Se un amico straniero mi chiedesse di illustrargli con una semplice storiella il sunto dei mali che affliggono il nostro paese, non troverei nulla di meglio che fargli leggere le tappe della telenovela che da qualche giorno riempie i giornali nostrani: no, non sto parlando di Renzi-Civati-Cuperlo, ma della querelle esplosa per il controllo del Milan tra Adriano Galliani e Barbara Berlusconi. Vi sono tre punti di questa vicenda che vorrei evidenziare, in quanto esemplificano perfettamente il motivo per cui il nostro paese ha smesso di crescere ed investire sul futuro:

1) Avete notato la levata di scudi contro la decisione di Barbara Berlusconi di mandare via Galliani? Peana da parte di molti giornali, evidenziando i meriti ed i trionfi del pluridecorato manager calcistico. Signori, ma è possibile che dopo quasi trent’anni di onorata carriera uno non debba essere messo da parte? Ma perché dobbiamo morire soffocati da questa gerontocrazia orribile e scandalizzarci se alla soglia dei 70 anni le persone vengono invitate a farsi da parte? Mi sembra il minimo…perché noi italiani siamo sempre così impazienti con i governi, che facciamo durare al massimo due anni e che vogliamo continuamente cambiare, mentre invece mostriamo un’assurda accondiscendenza verso questi potentati decennali che si auto-perpetuano? E’ facile seguire tutti l’onda della rottamazione; poi però quando tocca a qualcuno che ha saputo creare legami forti con buona parte della stampa, ecco che molti pennivendoli ne prendono le difese. Io ritengo sacrosanto che la figlia di Berlusconi desideri un nuovo management per impostare il futuro e, se Galliani fosse stata una persona di buon senso, si sarebbe fatto da parte senza tanti strepiti.

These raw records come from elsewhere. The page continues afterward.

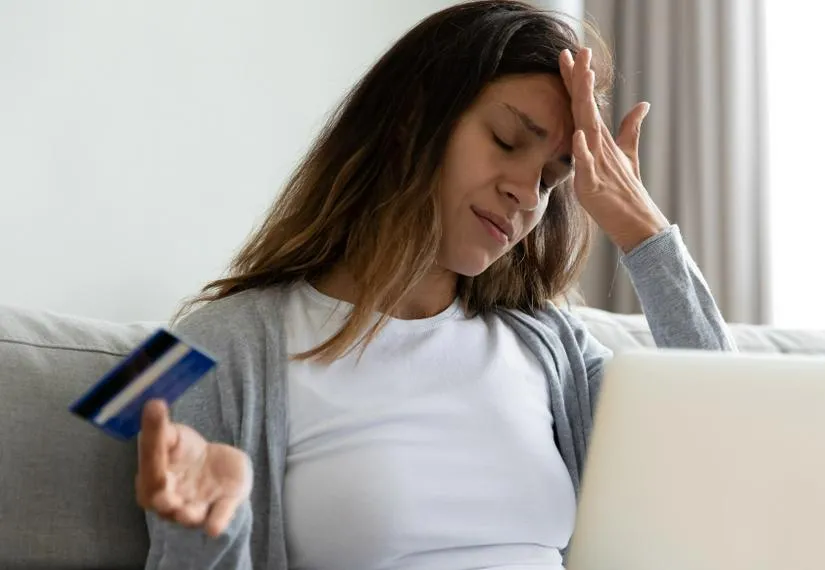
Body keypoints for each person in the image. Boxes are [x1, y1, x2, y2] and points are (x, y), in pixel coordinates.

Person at [135, 1, 736, 569]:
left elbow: (730, 442)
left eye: (552, 180)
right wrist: (205, 532)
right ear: (411, 121)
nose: (527, 195)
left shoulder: (555, 350)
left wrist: (642, 230)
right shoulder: (207, 345)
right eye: (506, 141)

2) Galliani decide di dimettersi esternando una serie di pensieri, trasmessi ai giornali, molto duri nei confronti della figlia del capo. Poi il giorno dopo va dal paparino a piangere miseria (e battere cassa per il multi-milionario TFR). Tutto risolto, dimissioni rientrate, si è trovata una soluzione grazie all’intermediazione del “papà buono”. Che brutto vizio, tutto italico! In un mondo civile, quando qualcuno si dimette lo fa dopo aver valutato ed esplorato tutte le possibili opzioni alternative e negoziato le condizioni con la controparte. Vi siete mai dimessi dal vostro posto di lavoro? In caso positivo, lo avete sicuramente fatto dopo aver parlato con i vostri capi ed aver ponderato bene i pro e contro. Altrimenti siete probabilmente degli avventati umorali, di quelli che sbattono la porta senza pensare, e poi se ne pentono. Invece ai piani alti si usano le dimissioni tattiche, per forzare la trattativa: insomma, le verifiche e le negoziazioni si fanno post-dimissioni, non ante. Io vorrei vivere in un paese che rendesse irrevocabili, per legge, le dimissioni. Come in Germania. Avete mai sentito di un politico o manager di azienda tedesco che ha ritirato le proprie dimissioni?

3) La fine della vicenda è la parte migliore: si divide la torta in due e, gattopardescamente, si decide di non decidere. Per non scontentare nessuno, si duplicano le cariche per conferire potere e soldi ad entrambi i contendenti, creando un mostro societario giuridico con due amministratori delegati, esperienza piuttosto esotica, ne converrete. Ed io trovo incredibile che nessuno dei due, né Galliani né la Berlusconi, abbiano avuto il buon gusto di rimandare al mittente la soluzione proposta, almeno per salvaguarda la propria dignità personale e professionale.

Badateci bene, in una piccola storiella di calcio e governance ritrovate alcuni degli elementi, a tutti noi familiari, che avvelenano la nostra convivenza civile: la vecchia guardia attaccata alla poltrone che non vuole mollare l’osso, le giravolte condite di mosse tattiche senza la minima vergogna di rimangiarsi la parola, l’incapacità di prendere una linea decisoria concreta e definitiva privilegiando soluzioni spurie per non scontentare nessuno. Freni che impediscono la crescita ed il ricambio generazionale, a tutti i livelli. Dai (teoricamente) più alti – il Milan – ai più bassi – gli ambienti di lavoro di tutti noi.